I've sat down to write a new post several times over the past couple weeks.
And just haven't figured out quite what to say.
I'm 98% sure I'll be back to my normal bloggy self in the next few weeks.
There's a 2% part of me that just wants to check out.
But I really don't think that small percentage will win out :)
I feel like anything I sit down to write is just depressing and hard.
It's a day to day battle to figure out how I feel right now.
There are moments when I feel okay though.
So know that.
I realized today that this Thursday will be four weeks since my husband walked out.
I still don't know why.
I don't think I ever will.
I don't know if he will come back.
I pray for him daily.
I cry for him almost as much.
I think I cry for me too.
I'm having to make really hard decisions that I never, ever wanted to make.

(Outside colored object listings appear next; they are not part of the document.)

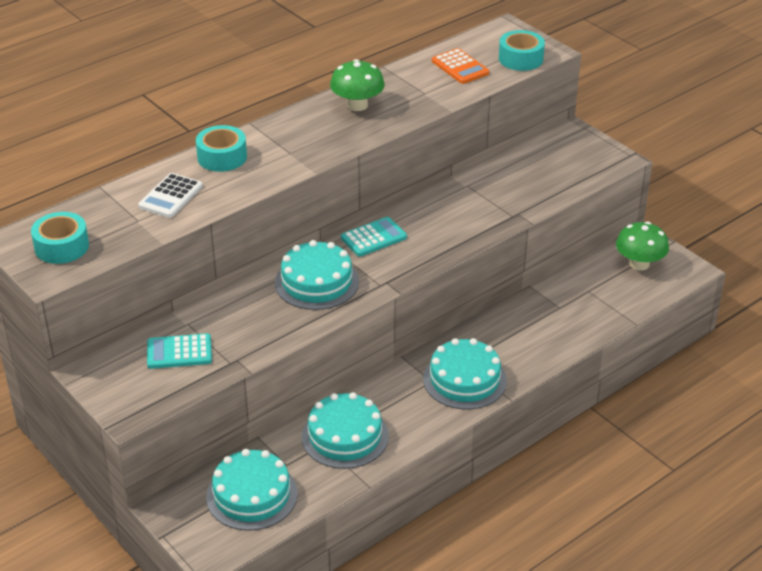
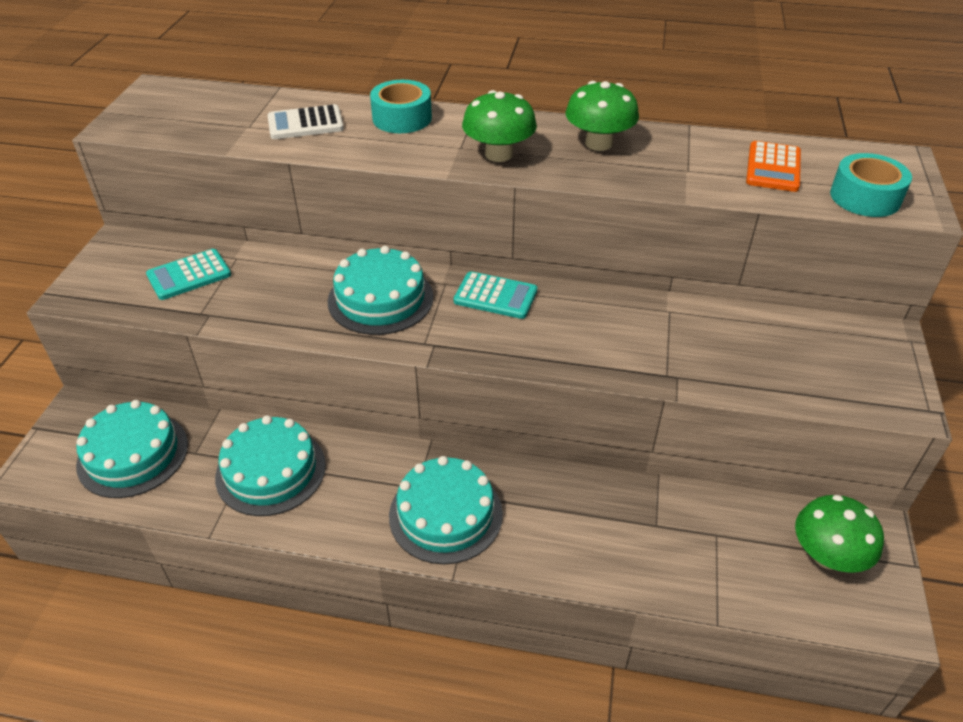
camera: 50 degrees right, 5 degrees up
turquoise tape [31,212,89,264] -> none
turquoise calculator [147,333,212,369] -> turquoise calculator turned 75 degrees counterclockwise [146,249,231,300]
none -> green mushroom [462,90,537,162]

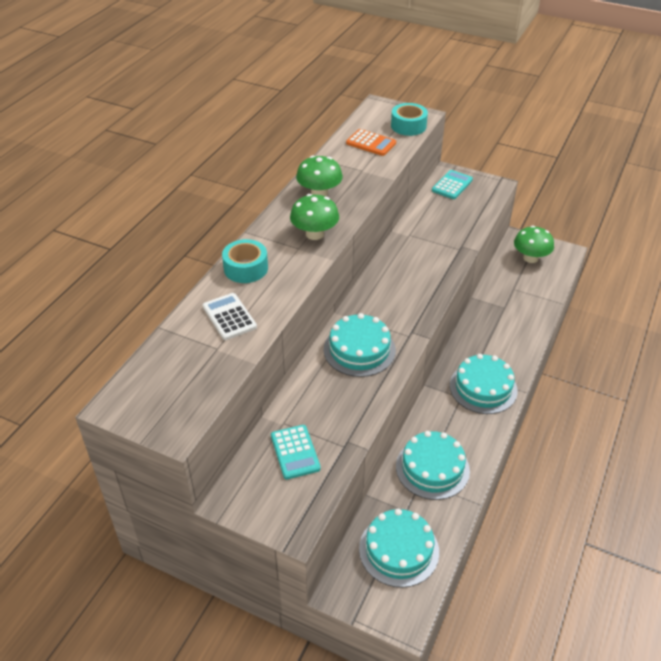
camera: 75 degrees left, 0 degrees up
white calculator [268,104,344,139] -> white calculator turned 150 degrees clockwise [203,293,257,340]
turquoise calculator [454,271,537,319] -> turquoise calculator moved to [432,170,473,199]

And I hate being in the position that I'm in.
I. did. not. want. this.
Sometimes I wake up in the middle of the night with a feeling of panic and I have no idea why.
The empty space next to me stretches out and I feel like my heart breaks all over again.
But I really don't think it's possible for a heart to just keep on breaking.
Sometimes I just feel like throwing on my tennis shoes and running.
Running down the street, around the block and just keep running until all of this is behind me.
And once my shoes are on, I'm exhausted and just want to curl up in my bed.
I'm haunted by the memories and pictures spread throughout my house.
I think that's the most heart wrenching for me.
I have spent so many hours making this house into...us.
Because it's what I love to do.
And now it just screams out to me when I walk through the hallways.
Because I have no idea what is going to happen.
It's so hard to pinpoint how I feel.
I can spend most of the day with friends and be laughing and feeling like me.
Then, I go home, close the door and slide to the ground because the weight of the grief I carry just overwhelms me.
I am settling into a routine.
I know that wounds heal.
I know that this gaping hole in my heart will mend.
I don't know how long that will take or what that even looks like.
Different scenarios play out in my mind and I can't wrap my head around any of them fully.
I don't know what tomorrow looks like.
Or next week.
Or next year.
I know that I'll be me again soon.
I know that I will survive all of this.
But there's nothing able to describe the ache in my heart right now.
I wish we could all huddle around a table with warm coffee and soft blankets and just chit-chat all my sorrow and hurt away.
I know you guys would totally make me laugh and feel better :)
And there are moments...days... when I feel okay.
I really do.
I find myself laughing and didn't even know I could do that anymore.
And turquoise still makes me giddy inside so that's a good sign, right?
I still scour the edges of the road for good furniture finds that people have thrown away.
I still visit Habitat and Goodwill and pick up sad pieces that people shake their heads at me for even considering...
I still paint.
I still take pictures.
I still cuddle with my little man.
I laugh with my girlfriends.
I notice pretty colors and I drink in gorgeous sunsets and quiet mornings.
I thank God a hundred times a day for the friends He placed in my life that He knew would be invaluable to helping me through this time.
I am living.
And I am still me.
So I know that somehow I will be okay.